Мой покойный отец звал его (за глаза) на узбекский манер – Бурибай ("бури" по-узбекски – "волк", а у тестя фамилия была – Волков). Они были очень дружны – мой вальяжный отец, который до самой смерти оставался жестким советским директором, и Иван Константинович, подполковник в отставке, но ни на секунду не военный. За их общением очень интересно было наблюдать. Они нередко спорили – на темы "нынешней политической ситуации" и "сложных международных отношений". Тесть был непробиваем: "Вот и газеты об этом официально написали…". Но непробиваемым по части веры в газеты и телевидение оказывался и отец. Я даже не встревал, поскольку и с той, и с другой стороны "летела" откровенная, на мой взгляд, пурга. В конце концов обоюдная пурга сливалась в консенсусе, а в пустые рюмки набегал коньяк до золотистой кромки. За сложное международное положение и внутриполитическую ситуацию в стране можно было не опасаться. Старики говорили о своем стариковском, и в этом говоре была масса уюта и жизнеутверждающей силы – уходящего старшего поколения, уходу которого противился разум, и только память фиксировала картинки, которым уже не повториться.
За две недели до смерти отца Иван Константинович подбадривал его: "Держите хвост пистолетом!" – сам бодрый, мобильный, с неизменной потрепанной сумкой через плечо. Отец горько усмехался: "Военные – не директора, они живут дольше". Но буквально через полгода тесть серьезно занемог поясницей. Я повез его к своему другу – главврачу той самой больницы, где моему отцу был вынесен смертельный диагноз. И после серии обследований мой друг меня уложил наповал: "Твоему тестю осталось всего ничего – несколько дней".

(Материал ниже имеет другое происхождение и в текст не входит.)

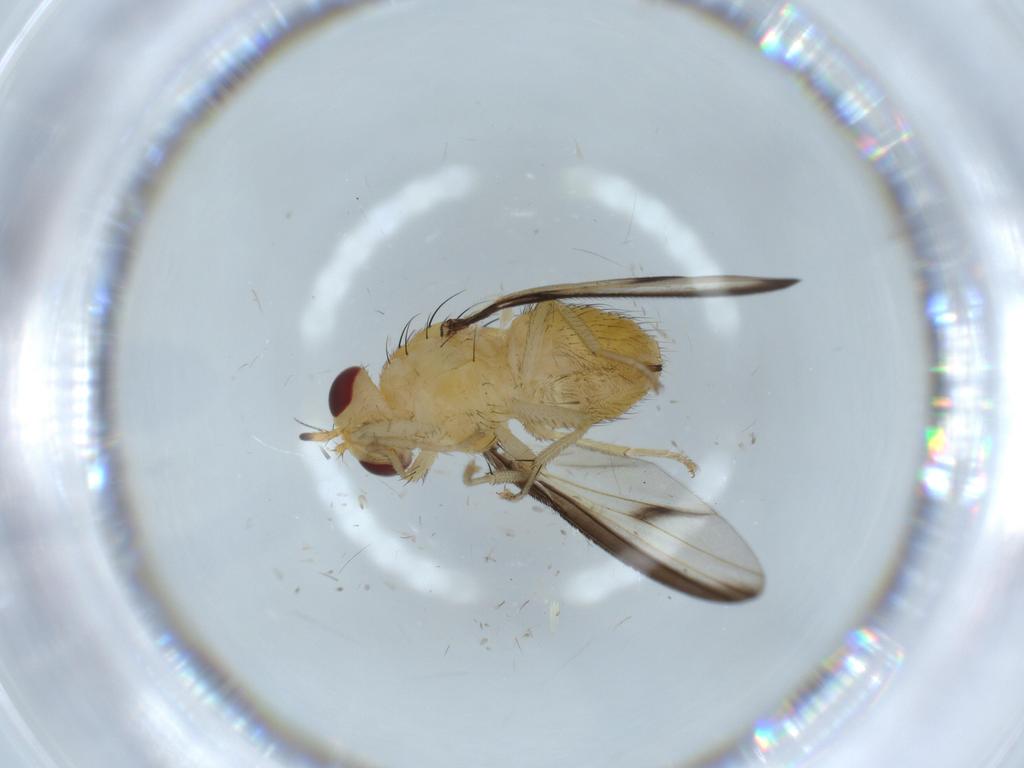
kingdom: Animalia
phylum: Arthropoda
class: Insecta
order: Diptera
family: Lauxaniidae
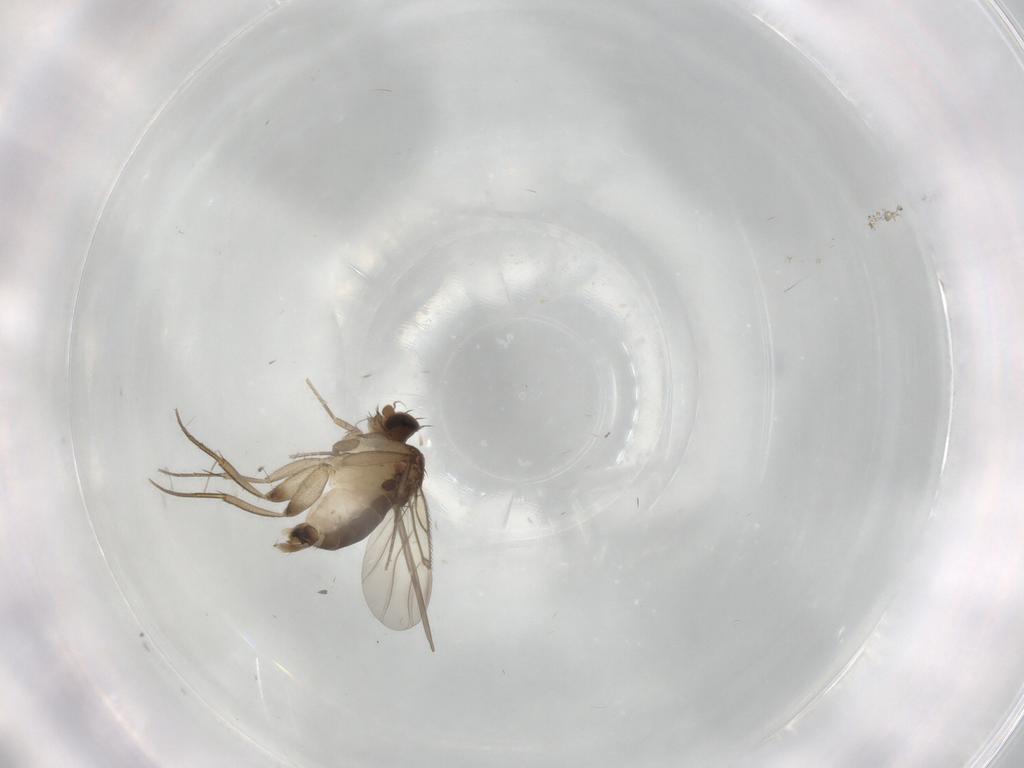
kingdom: Animalia
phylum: Arthropoda
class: Insecta
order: Diptera
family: Phoridae
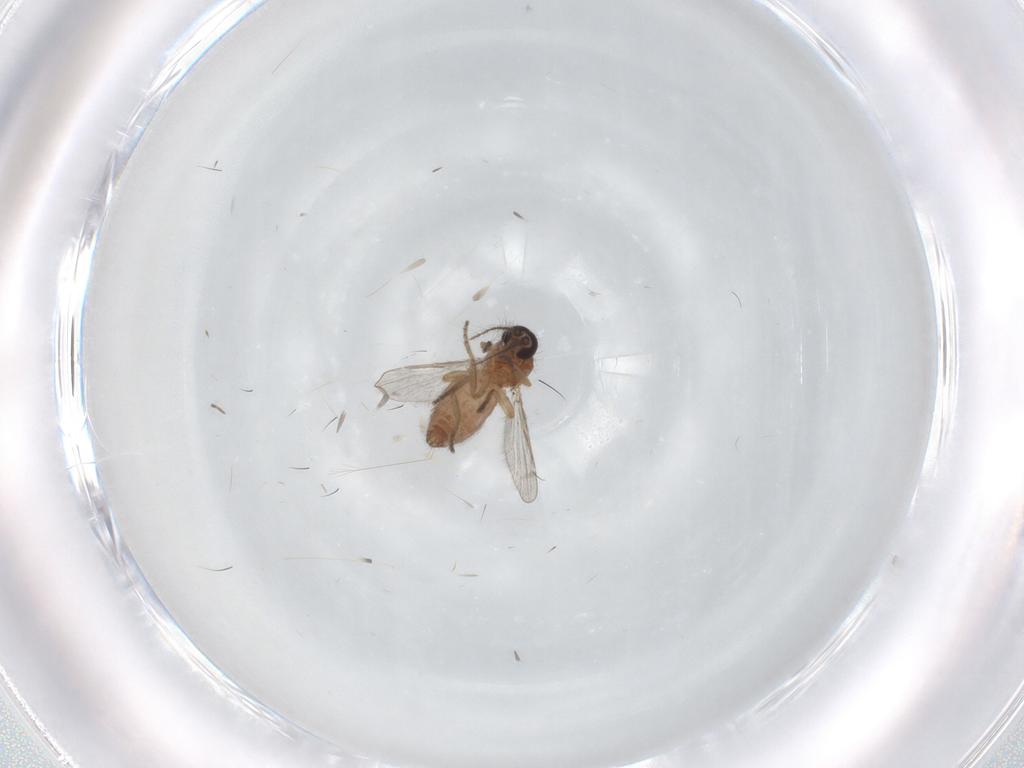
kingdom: Animalia
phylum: Arthropoda
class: Insecta
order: Diptera
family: Ceratopogonidae
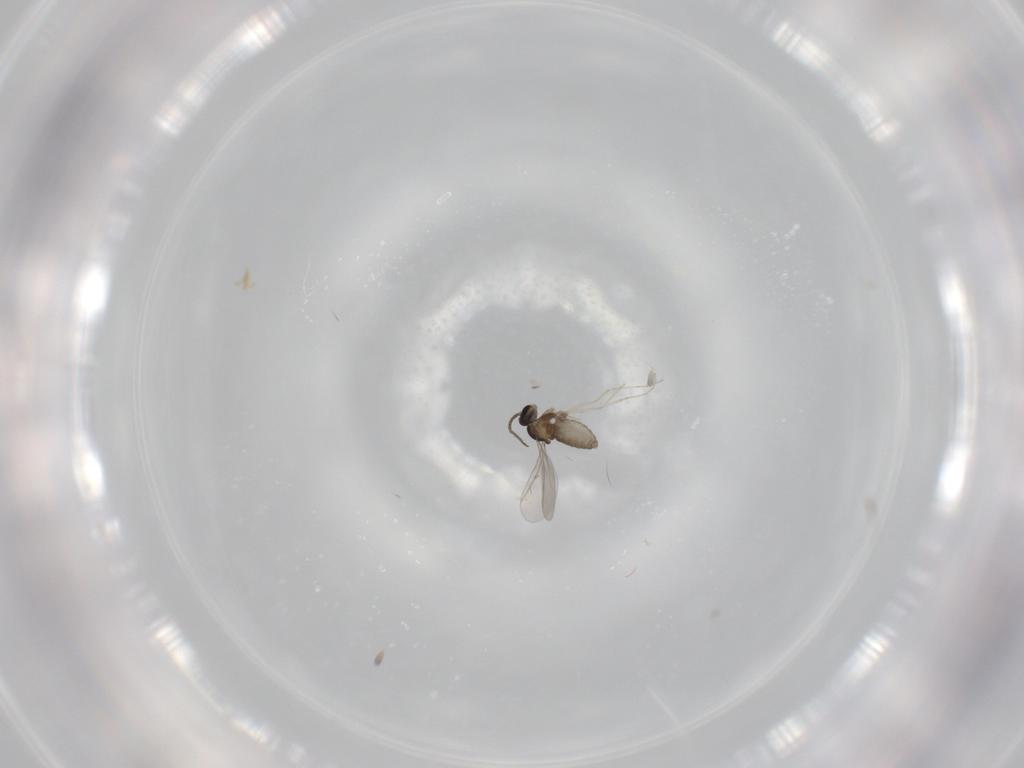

Он умирал у меня дома, хотя слово "умирал" совершенно не клеится к этой ситуации. Он прожил не "несколько дней", как предполагал мой друг главврач, а больше месяца, и это была практически полнокровная жизнь. Почти без болей, совершенно без мучений, хотя угасание и чувствовалось. Дня за два до его смерти мы еще сидели в креслах, в одном из которых недавно сидел мой отец, и пили пиво. Я в конец разуверился в поставленном диагнозе, посчитав это ерундой. Но ранним утром меня позвала жена, чтобы я помог уложить сползшего с дивана Ивана Константиновича. Я взял его под мышки, но услышал последний выдох. Сидя на полу и опершись спиной о диван, он умер минуты две назад. Настоящий мужик. Стоя умереть у него не получилось, он сделал это сидя. Потрясающий конец. Я очень уважал его при жизни. И еще больше зауважал после смерти. Таким образом, точку поставило его жизнелюбие, его стариковская наивность, его хлопотливость, его понимание центра Вселенной и всё, что он оставил после себя. Настоящий мужик.